Ensuring people with different incomes can live near each other is as important an element to a community's success as desirable coffee shops and grocery stores, developer Hal Ferris said.
"We don't want to have a community that's segregated economically where you have the haves that live in the close-in destinations," he said. "The goal is to create higher-density, compact communities that people want to live in, not seen as a negative but as a desirable outcome."
Ferris, a Seattle-based developer and advocate of affordable housing, will speak in Bellingham on Wednesday, May 27, as part of a talk sponsored by Bellingham-based nonprofit Kulshan Community Land Trust. The trust helps people buy homes they couldn't otherwise afford. Ferris is also assistant chairman of the Urban Land Institute Seattle, an organization that promotes responsible land use and thriving communities.
Including affordable housing in developments can be profitable when local governments take steps like offering tax breaks or incentives, among other tools, he said. For example, when you're building a roughly 65-foot-tall building (short enough that you can use a cheaper wood frame, as opposed to steel) you can sell or rent homes to people earning 100 percent to 110 percent of the area median income. With zoning incentives and tax exemptions, developers can bring that down to 80 percent, he said.

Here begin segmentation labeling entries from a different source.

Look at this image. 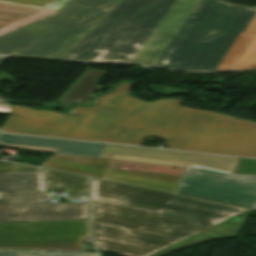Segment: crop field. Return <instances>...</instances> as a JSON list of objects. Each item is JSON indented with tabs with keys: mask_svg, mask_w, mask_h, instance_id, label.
Returning a JSON list of instances; mask_svg holds the SVG:
<instances>
[{
	"mask_svg": "<svg viewBox=\"0 0 256 256\" xmlns=\"http://www.w3.org/2000/svg\"><path fill=\"white\" fill-rule=\"evenodd\" d=\"M46 190L67 189L68 198L87 193L88 178L43 170Z\"/></svg>",
	"mask_w": 256,
	"mask_h": 256,
	"instance_id": "11",
	"label": "crop field"
},
{
	"mask_svg": "<svg viewBox=\"0 0 256 256\" xmlns=\"http://www.w3.org/2000/svg\"><path fill=\"white\" fill-rule=\"evenodd\" d=\"M0 55L182 70L256 68V7L221 0H69L0 35Z\"/></svg>",
	"mask_w": 256,
	"mask_h": 256,
	"instance_id": "1",
	"label": "crop field"
},
{
	"mask_svg": "<svg viewBox=\"0 0 256 256\" xmlns=\"http://www.w3.org/2000/svg\"><path fill=\"white\" fill-rule=\"evenodd\" d=\"M68 0H55L43 7L42 9L58 11Z\"/></svg>",
	"mask_w": 256,
	"mask_h": 256,
	"instance_id": "16",
	"label": "crop field"
},
{
	"mask_svg": "<svg viewBox=\"0 0 256 256\" xmlns=\"http://www.w3.org/2000/svg\"><path fill=\"white\" fill-rule=\"evenodd\" d=\"M0 144L6 147L50 151L61 154L94 156L182 167L190 165L230 173L233 172L239 159L110 144L34 138L8 135L1 132Z\"/></svg>",
	"mask_w": 256,
	"mask_h": 256,
	"instance_id": "4",
	"label": "crop field"
},
{
	"mask_svg": "<svg viewBox=\"0 0 256 256\" xmlns=\"http://www.w3.org/2000/svg\"><path fill=\"white\" fill-rule=\"evenodd\" d=\"M87 220L0 224V249L83 251Z\"/></svg>",
	"mask_w": 256,
	"mask_h": 256,
	"instance_id": "6",
	"label": "crop field"
},
{
	"mask_svg": "<svg viewBox=\"0 0 256 256\" xmlns=\"http://www.w3.org/2000/svg\"><path fill=\"white\" fill-rule=\"evenodd\" d=\"M0 256H97L91 252L0 250Z\"/></svg>",
	"mask_w": 256,
	"mask_h": 256,
	"instance_id": "13",
	"label": "crop field"
},
{
	"mask_svg": "<svg viewBox=\"0 0 256 256\" xmlns=\"http://www.w3.org/2000/svg\"><path fill=\"white\" fill-rule=\"evenodd\" d=\"M187 167L177 193L239 206L256 207V176Z\"/></svg>",
	"mask_w": 256,
	"mask_h": 256,
	"instance_id": "7",
	"label": "crop field"
},
{
	"mask_svg": "<svg viewBox=\"0 0 256 256\" xmlns=\"http://www.w3.org/2000/svg\"><path fill=\"white\" fill-rule=\"evenodd\" d=\"M251 210L92 179L97 249L164 256L207 240L237 237Z\"/></svg>",
	"mask_w": 256,
	"mask_h": 256,
	"instance_id": "3",
	"label": "crop field"
},
{
	"mask_svg": "<svg viewBox=\"0 0 256 256\" xmlns=\"http://www.w3.org/2000/svg\"><path fill=\"white\" fill-rule=\"evenodd\" d=\"M182 176L109 168L104 179L174 193Z\"/></svg>",
	"mask_w": 256,
	"mask_h": 256,
	"instance_id": "8",
	"label": "crop field"
},
{
	"mask_svg": "<svg viewBox=\"0 0 256 256\" xmlns=\"http://www.w3.org/2000/svg\"><path fill=\"white\" fill-rule=\"evenodd\" d=\"M40 171L39 168L0 161V172Z\"/></svg>",
	"mask_w": 256,
	"mask_h": 256,
	"instance_id": "15",
	"label": "crop field"
},
{
	"mask_svg": "<svg viewBox=\"0 0 256 256\" xmlns=\"http://www.w3.org/2000/svg\"><path fill=\"white\" fill-rule=\"evenodd\" d=\"M0 112H10L7 101L0 98Z\"/></svg>",
	"mask_w": 256,
	"mask_h": 256,
	"instance_id": "19",
	"label": "crop field"
},
{
	"mask_svg": "<svg viewBox=\"0 0 256 256\" xmlns=\"http://www.w3.org/2000/svg\"><path fill=\"white\" fill-rule=\"evenodd\" d=\"M6 58H8V57H0V64ZM1 73H2V75L0 76V81L10 80V81L16 82V80L13 77H11L10 75H8L7 73H5V72H1Z\"/></svg>",
	"mask_w": 256,
	"mask_h": 256,
	"instance_id": "17",
	"label": "crop field"
},
{
	"mask_svg": "<svg viewBox=\"0 0 256 256\" xmlns=\"http://www.w3.org/2000/svg\"><path fill=\"white\" fill-rule=\"evenodd\" d=\"M111 161L55 154L40 166L103 179Z\"/></svg>",
	"mask_w": 256,
	"mask_h": 256,
	"instance_id": "9",
	"label": "crop field"
},
{
	"mask_svg": "<svg viewBox=\"0 0 256 256\" xmlns=\"http://www.w3.org/2000/svg\"><path fill=\"white\" fill-rule=\"evenodd\" d=\"M40 172L0 173V223L87 219V202L44 203Z\"/></svg>",
	"mask_w": 256,
	"mask_h": 256,
	"instance_id": "5",
	"label": "crop field"
},
{
	"mask_svg": "<svg viewBox=\"0 0 256 256\" xmlns=\"http://www.w3.org/2000/svg\"><path fill=\"white\" fill-rule=\"evenodd\" d=\"M53 0H0V28Z\"/></svg>",
	"mask_w": 256,
	"mask_h": 256,
	"instance_id": "12",
	"label": "crop field"
},
{
	"mask_svg": "<svg viewBox=\"0 0 256 256\" xmlns=\"http://www.w3.org/2000/svg\"><path fill=\"white\" fill-rule=\"evenodd\" d=\"M52 13H54V11L38 9V10H36V11H34V12H32V13H30V14H28V15H26V16H24V17H22V18H20L16 21L8 24L7 26L1 28L0 29V34H3L7 31L15 29L19 26H22V25L27 24L29 22H32L34 20L40 19V18L45 17L47 15H50Z\"/></svg>",
	"mask_w": 256,
	"mask_h": 256,
	"instance_id": "14",
	"label": "crop field"
},
{
	"mask_svg": "<svg viewBox=\"0 0 256 256\" xmlns=\"http://www.w3.org/2000/svg\"><path fill=\"white\" fill-rule=\"evenodd\" d=\"M189 91L187 90H180V89H174V88H169L166 87L164 93H168V94H183V93H188Z\"/></svg>",
	"mask_w": 256,
	"mask_h": 256,
	"instance_id": "18",
	"label": "crop field"
},
{
	"mask_svg": "<svg viewBox=\"0 0 256 256\" xmlns=\"http://www.w3.org/2000/svg\"><path fill=\"white\" fill-rule=\"evenodd\" d=\"M132 83L73 107L65 116L10 106L0 130L141 146L148 136L164 138L167 148L256 158V123L180 106L182 99L144 103L132 97Z\"/></svg>",
	"mask_w": 256,
	"mask_h": 256,
	"instance_id": "2",
	"label": "crop field"
},
{
	"mask_svg": "<svg viewBox=\"0 0 256 256\" xmlns=\"http://www.w3.org/2000/svg\"><path fill=\"white\" fill-rule=\"evenodd\" d=\"M106 72L87 69L80 78L60 97L59 103L64 108L72 104H90L88 98L96 91L100 93L108 87L101 89L97 83L106 75ZM111 87V86H110ZM96 93V94H97Z\"/></svg>",
	"mask_w": 256,
	"mask_h": 256,
	"instance_id": "10",
	"label": "crop field"
}]
</instances>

Ferris also plans to talk about impacts to climate change that come from workers living outside the city and commuting long distances.
Ferris is a former principal of development company Lorig Associates, but he now has his own development company, called Spectrum Development Solutions. While he was at Lorig, the company partnered with the King County Library System, which planned a 10,000-square-foot library on one acre in Newcastle, south of Bellevue. The company bought rights to build 90 apartments over the library, 10 percent of which are for renters earning 80 percent or less of the area's median income.

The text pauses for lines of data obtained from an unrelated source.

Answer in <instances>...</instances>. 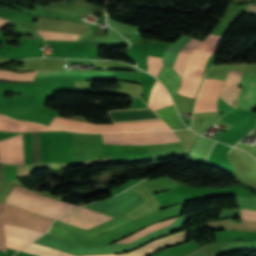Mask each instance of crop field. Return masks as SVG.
Instances as JSON below:
<instances>
[{
    "label": "crop field",
    "instance_id": "crop-field-1",
    "mask_svg": "<svg viewBox=\"0 0 256 256\" xmlns=\"http://www.w3.org/2000/svg\"><path fill=\"white\" fill-rule=\"evenodd\" d=\"M113 124L156 121L161 120L158 115L150 108L125 109L108 111ZM62 130L89 132V133H106V132H139V131H162L170 130L163 121L117 124V125H90L81 122L54 119L50 125Z\"/></svg>",
    "mask_w": 256,
    "mask_h": 256
},
{
    "label": "crop field",
    "instance_id": "crop-field-2",
    "mask_svg": "<svg viewBox=\"0 0 256 256\" xmlns=\"http://www.w3.org/2000/svg\"><path fill=\"white\" fill-rule=\"evenodd\" d=\"M181 211L182 203L171 208H168L166 210L153 212L137 221H134L130 224L122 226L101 236H98L94 239H89L87 237L72 232H68L53 226H51V228L47 231V234L86 246L108 244L120 238H123L131 233H134L154 222H158L167 218L180 215Z\"/></svg>",
    "mask_w": 256,
    "mask_h": 256
},
{
    "label": "crop field",
    "instance_id": "crop-field-3",
    "mask_svg": "<svg viewBox=\"0 0 256 256\" xmlns=\"http://www.w3.org/2000/svg\"><path fill=\"white\" fill-rule=\"evenodd\" d=\"M6 202L55 219L58 216L79 207L40 195L18 186H16L7 197Z\"/></svg>",
    "mask_w": 256,
    "mask_h": 256
},
{
    "label": "crop field",
    "instance_id": "crop-field-4",
    "mask_svg": "<svg viewBox=\"0 0 256 256\" xmlns=\"http://www.w3.org/2000/svg\"><path fill=\"white\" fill-rule=\"evenodd\" d=\"M220 39V36L210 34L205 41L189 54L181 77V87L178 94L192 98L196 90L200 68L205 58L214 53Z\"/></svg>",
    "mask_w": 256,
    "mask_h": 256
},
{
    "label": "crop field",
    "instance_id": "crop-field-5",
    "mask_svg": "<svg viewBox=\"0 0 256 256\" xmlns=\"http://www.w3.org/2000/svg\"><path fill=\"white\" fill-rule=\"evenodd\" d=\"M187 231H183L181 233H177L175 235H171L166 238L153 241L145 245L144 247L137 249L128 254H121V255L105 254V255H84V256H147L158 248L169 247V246H173L178 243L184 242L185 240H187ZM22 251L31 253V254L41 255V256H75V255H71L58 250L46 248L34 243L28 245L27 247L22 249Z\"/></svg>",
    "mask_w": 256,
    "mask_h": 256
},
{
    "label": "crop field",
    "instance_id": "crop-field-6",
    "mask_svg": "<svg viewBox=\"0 0 256 256\" xmlns=\"http://www.w3.org/2000/svg\"><path fill=\"white\" fill-rule=\"evenodd\" d=\"M102 136L104 143L112 144H158L178 140L173 131L102 134Z\"/></svg>",
    "mask_w": 256,
    "mask_h": 256
},
{
    "label": "crop field",
    "instance_id": "crop-field-7",
    "mask_svg": "<svg viewBox=\"0 0 256 256\" xmlns=\"http://www.w3.org/2000/svg\"><path fill=\"white\" fill-rule=\"evenodd\" d=\"M223 81L206 78L195 105L194 112L218 111L216 101L221 93Z\"/></svg>",
    "mask_w": 256,
    "mask_h": 256
},
{
    "label": "crop field",
    "instance_id": "crop-field-8",
    "mask_svg": "<svg viewBox=\"0 0 256 256\" xmlns=\"http://www.w3.org/2000/svg\"><path fill=\"white\" fill-rule=\"evenodd\" d=\"M110 219L113 218L81 208L60 217L58 220L75 225L80 228L88 229Z\"/></svg>",
    "mask_w": 256,
    "mask_h": 256
},
{
    "label": "crop field",
    "instance_id": "crop-field-9",
    "mask_svg": "<svg viewBox=\"0 0 256 256\" xmlns=\"http://www.w3.org/2000/svg\"><path fill=\"white\" fill-rule=\"evenodd\" d=\"M0 162L24 163L22 134L0 141Z\"/></svg>",
    "mask_w": 256,
    "mask_h": 256
},
{
    "label": "crop field",
    "instance_id": "crop-field-10",
    "mask_svg": "<svg viewBox=\"0 0 256 256\" xmlns=\"http://www.w3.org/2000/svg\"><path fill=\"white\" fill-rule=\"evenodd\" d=\"M132 221L131 219H129L125 214L111 220L108 221L104 224H101L99 226H96L94 228H91L89 230H81L79 228H76L74 226L68 225L66 223L60 222L58 220H56V222L53 224V226L65 229V230H69L87 237H94L96 235H99L103 232L109 231L111 229H114L116 227H119L121 225H124L128 222Z\"/></svg>",
    "mask_w": 256,
    "mask_h": 256
},
{
    "label": "crop field",
    "instance_id": "crop-field-11",
    "mask_svg": "<svg viewBox=\"0 0 256 256\" xmlns=\"http://www.w3.org/2000/svg\"><path fill=\"white\" fill-rule=\"evenodd\" d=\"M228 75V74H227ZM242 73L236 72L231 70L229 75L227 76L224 85H223V90H222V94H221V98H223L224 92L225 90H231V91H235L241 78H242ZM242 89H237L236 93L235 92H230V91H226L223 100H225L227 103H229L231 106H233L234 108L237 106V100H233L234 97V93H235V97L234 99L238 98V94L240 93Z\"/></svg>",
    "mask_w": 256,
    "mask_h": 256
},
{
    "label": "crop field",
    "instance_id": "crop-field-12",
    "mask_svg": "<svg viewBox=\"0 0 256 256\" xmlns=\"http://www.w3.org/2000/svg\"><path fill=\"white\" fill-rule=\"evenodd\" d=\"M101 75H114V72L96 71V70H71L59 69L46 72H39L36 78L41 77H57V76H101Z\"/></svg>",
    "mask_w": 256,
    "mask_h": 256
},
{
    "label": "crop field",
    "instance_id": "crop-field-13",
    "mask_svg": "<svg viewBox=\"0 0 256 256\" xmlns=\"http://www.w3.org/2000/svg\"><path fill=\"white\" fill-rule=\"evenodd\" d=\"M170 104H173V103L169 94L161 85V83L156 81L150 93L148 105L152 107L154 110H156L158 108H161Z\"/></svg>",
    "mask_w": 256,
    "mask_h": 256
},
{
    "label": "crop field",
    "instance_id": "crop-field-14",
    "mask_svg": "<svg viewBox=\"0 0 256 256\" xmlns=\"http://www.w3.org/2000/svg\"><path fill=\"white\" fill-rule=\"evenodd\" d=\"M4 225L5 233L6 236H11V237H16L20 238L26 241H34L37 239L39 236H41L43 233L22 228V227H15V226H9V225Z\"/></svg>",
    "mask_w": 256,
    "mask_h": 256
},
{
    "label": "crop field",
    "instance_id": "crop-field-15",
    "mask_svg": "<svg viewBox=\"0 0 256 256\" xmlns=\"http://www.w3.org/2000/svg\"><path fill=\"white\" fill-rule=\"evenodd\" d=\"M156 112L172 129L186 128L177 116L173 105L156 110Z\"/></svg>",
    "mask_w": 256,
    "mask_h": 256
},
{
    "label": "crop field",
    "instance_id": "crop-field-16",
    "mask_svg": "<svg viewBox=\"0 0 256 256\" xmlns=\"http://www.w3.org/2000/svg\"><path fill=\"white\" fill-rule=\"evenodd\" d=\"M38 71L16 73L8 70H0V80L13 82H32Z\"/></svg>",
    "mask_w": 256,
    "mask_h": 256
},
{
    "label": "crop field",
    "instance_id": "crop-field-17",
    "mask_svg": "<svg viewBox=\"0 0 256 256\" xmlns=\"http://www.w3.org/2000/svg\"><path fill=\"white\" fill-rule=\"evenodd\" d=\"M200 42L192 39L190 40L186 46L179 52L174 67L173 69L178 73L179 76H181L185 61L187 59L188 54L195 49V47L199 44Z\"/></svg>",
    "mask_w": 256,
    "mask_h": 256
},
{
    "label": "crop field",
    "instance_id": "crop-field-18",
    "mask_svg": "<svg viewBox=\"0 0 256 256\" xmlns=\"http://www.w3.org/2000/svg\"><path fill=\"white\" fill-rule=\"evenodd\" d=\"M175 219H170V220H167V221H163L161 223H157V224H154V225L149 226L147 228H144V229L138 231L137 233H135V234H133V235H131L129 237H126V238H124V239H122V240H120V241H118L116 243H130V242H132V241H134V240H136V239H138V238H140V237H142V236H144V235H146V234H148L150 232H153L155 230H158L160 228L168 226Z\"/></svg>",
    "mask_w": 256,
    "mask_h": 256
},
{
    "label": "crop field",
    "instance_id": "crop-field-19",
    "mask_svg": "<svg viewBox=\"0 0 256 256\" xmlns=\"http://www.w3.org/2000/svg\"><path fill=\"white\" fill-rule=\"evenodd\" d=\"M147 183L149 184V186L152 188L153 191H164L166 189H170L173 187H177L181 184L169 179L167 176L165 177H160L157 178L155 180H151V181H147Z\"/></svg>",
    "mask_w": 256,
    "mask_h": 256
},
{
    "label": "crop field",
    "instance_id": "crop-field-20",
    "mask_svg": "<svg viewBox=\"0 0 256 256\" xmlns=\"http://www.w3.org/2000/svg\"><path fill=\"white\" fill-rule=\"evenodd\" d=\"M44 39H53V40H70L77 41L79 35L69 34V33H55V32H46V31H37Z\"/></svg>",
    "mask_w": 256,
    "mask_h": 256
},
{
    "label": "crop field",
    "instance_id": "crop-field-21",
    "mask_svg": "<svg viewBox=\"0 0 256 256\" xmlns=\"http://www.w3.org/2000/svg\"><path fill=\"white\" fill-rule=\"evenodd\" d=\"M147 63H148L147 72L155 76H158L159 71L163 66L162 58L148 56Z\"/></svg>",
    "mask_w": 256,
    "mask_h": 256
},
{
    "label": "crop field",
    "instance_id": "crop-field-22",
    "mask_svg": "<svg viewBox=\"0 0 256 256\" xmlns=\"http://www.w3.org/2000/svg\"><path fill=\"white\" fill-rule=\"evenodd\" d=\"M4 208H5V204L0 203V249L3 252H5L6 250V240H5V234L2 226Z\"/></svg>",
    "mask_w": 256,
    "mask_h": 256
},
{
    "label": "crop field",
    "instance_id": "crop-field-23",
    "mask_svg": "<svg viewBox=\"0 0 256 256\" xmlns=\"http://www.w3.org/2000/svg\"><path fill=\"white\" fill-rule=\"evenodd\" d=\"M6 239H7V247L17 249V250L23 248L24 246H26L27 244L30 243V242L13 239V238H9V237H6Z\"/></svg>",
    "mask_w": 256,
    "mask_h": 256
},
{
    "label": "crop field",
    "instance_id": "crop-field-24",
    "mask_svg": "<svg viewBox=\"0 0 256 256\" xmlns=\"http://www.w3.org/2000/svg\"><path fill=\"white\" fill-rule=\"evenodd\" d=\"M243 211L256 213V212H254V211H247V210H243ZM245 212H242L241 219L256 221V214H253V213H245Z\"/></svg>",
    "mask_w": 256,
    "mask_h": 256
},
{
    "label": "crop field",
    "instance_id": "crop-field-25",
    "mask_svg": "<svg viewBox=\"0 0 256 256\" xmlns=\"http://www.w3.org/2000/svg\"><path fill=\"white\" fill-rule=\"evenodd\" d=\"M10 22H7V21H5V20H3V19H0V30L1 29H4V27L7 25V24H9Z\"/></svg>",
    "mask_w": 256,
    "mask_h": 256
}]
</instances>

The city allowed developers to build higher and denser than would otherwise be allowed, it offered a break on property taxes and reduced the required number of parking stalls. In the end, the project contributed a net of $900,000 to the city in taxes and fees that it wouldn't have otherwise received, Ferris said, and the library system got half of the cost of the library paid for.
Still, there's generally reluctance from some developers to enter deals like these, he said.
"It's complicated," Ferris said of the government-company relationship. "Most of the development community really doesn't like to partner with a public entity. It slows it down. You have much more of a public process. Often you have public funding and restrictions that go with that public funding."
But as financing has dried up for real estate development, there's more interest in partnerships with government, which can persuade banks to loan for construction, he said.
"There's a lot of developers right now that don't have as much to work on as they did a year and a half ago," he said.
What: Seattle-based developer and affordable housing advocate Hal Ferris will speak at two events in Bellingham.
The first is a business partner appreciation breakfast, which is free for business partner representatives and members of Kulshan Community Land Trust. For others, it costs $15. The second talk, at Bellingham City Council Chambers, is free.
When: 7:30 a.m. (business breakfast), noon (council chambers presentation).
Where: The Leopold Ballroom, 1224 Cornwall Ave. (breakfast), City Council Chambers, 210 Lottie St.